Bowers et al25. also found that even the originally generated Vn+ clusters tend to reform to multiple sandwich structures in benzene vapor.

This feature of the early 3d transition metals (tend to bond with metal atoms separately and sufficiently) can affect the properties of the intermediates [Mm⋯(C6H6)]* in eqn. (3) and the possible continuous reactions shown in eqn. (4).

As a result, the dissociation process of benzene caused by the excess energy or the negative charge, was complicated.

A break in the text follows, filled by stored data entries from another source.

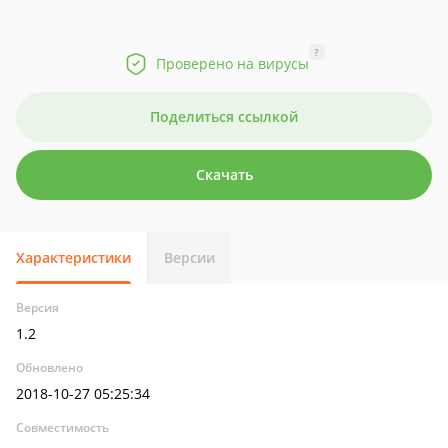
?
Проверено на вирусы
Поделиться ссылкой
Скачать
Характеристики
Версии
Версия
1.2
Обновлено
2018-10-27 05:25:34
Совместимость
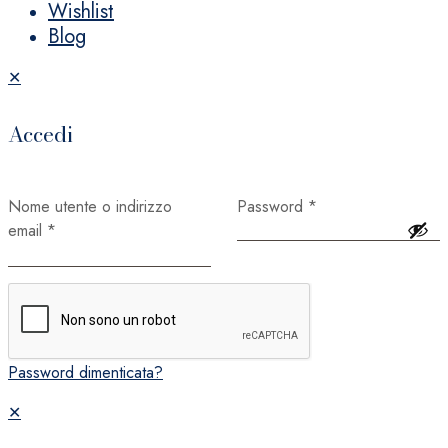
Wishlist
Blog
✕
Accedi
Nome utente o indirizzo
Password
*
email
*
Ricordami
Accedi
Password dimenticata?
✕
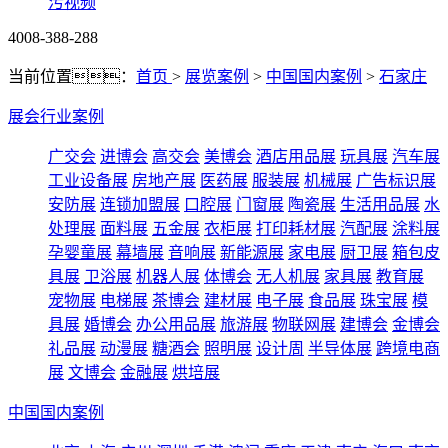
污视频
4008-388-288
当前位置：
首页
>
展览案例
>
中国国内案例
>
石家庄
展会行业案例
广交会
进博会
高交会
美博会
酒店用品展
玩具展
汽车展
工业设备展
房地产展
医药展
服装展
机械展
广告标识展
安防展
连锁加盟展
口腔展
门窗展
陶瓷展
生活用品展
水
处理展
面料展
五金展
衣柜展
打印耗材展
汽配展
涂料展
孕婴童展
幕墙展
音响展
新能源展
家电展
厨卫展
箱包皮
具展
卫浴展
机器人展
体博会
无人机展
家具展
教育展
宠物展
电梯展
茶博会
建材展
电子展
食品展
珠宝展
模
具展
婚博会
办公用品展
旅游展
物联网展
建博会
金博会
礼品展
动漫展
糖酒会
照明展
设计周
半导体展
跨境电商
展
文博会
金融展
烘培展
中国国内案例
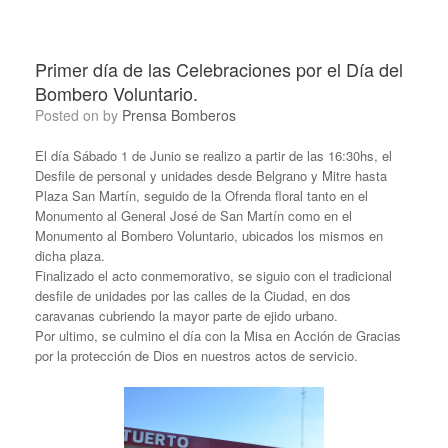
Primer día de las Celebraciones por el Día del
Bombero Voluntario.
Posted on
by
Prensa Bomberos
El día Sábado 1 de Junio se realizo a partir de las 16:30hs, el
Desfile de personal y unidades desde Belgrano y Mitre hasta
Plaza San Martín, seguido de la Ofrenda floral tanto en el
Monumento al General José de San Martín como en el
Monumento al Bombero Voluntario, ubicados los mismos en
dicha plaza.
Finalizado el acto conmemorativo, se siguio con el tradicional
desfile de unidades por las calles de la Ciudad, en dos
caravanas cubriendo la mayor parte de ejido urbano.
Por ultimo, se culmino el día con la Misa en Acción de Gracias
por la protección de Dios en nuestros actos de servicio.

In very recent research, Co/benzene complexes have been produced and studied using a similar cluster ion source.14

The peak distribution of the mass spectra in the low benzene concentration case was very similar with our result shown in Fig. 2 H. However, the mass resolution in that experiment was not sufficient enough to distinguish whether an adsorbed phenyl fragment or adsorbed benzene molecule were formed on the metal part and we can't exclude the possibility that the products in that experiment were assigned incorrectly.

Our results show conclusively that metal–phenyl complexes were formed in the experiment.


In summary, the reactions between laser vaporized 3d transition metal species and benzene vapors were studied.

The cation products for all 3d metals (Sc–Cu) were metal/benzene complexes, which was in agreement with previous studies.

However the typical anion products observed in Mn–Cu systems were [Mm–C6H5] and [Mm–C6H5⋯C6H6] complexes.

The reaction mechanisms were proposed, involving metal cluster anions inducement of selective benzene C–H cleavage in the gas phase.

Even though the adsorbed phenyl groups on metal surfaces are very rare cases in chemistry, they are important intermediates in many catalytic processes (such as Ullmann coupling reactions26–28).

Verifying their structures and properties is essential for developing a microscopic level description of these important organic reactions.

The detailed study on these complexes is now underway.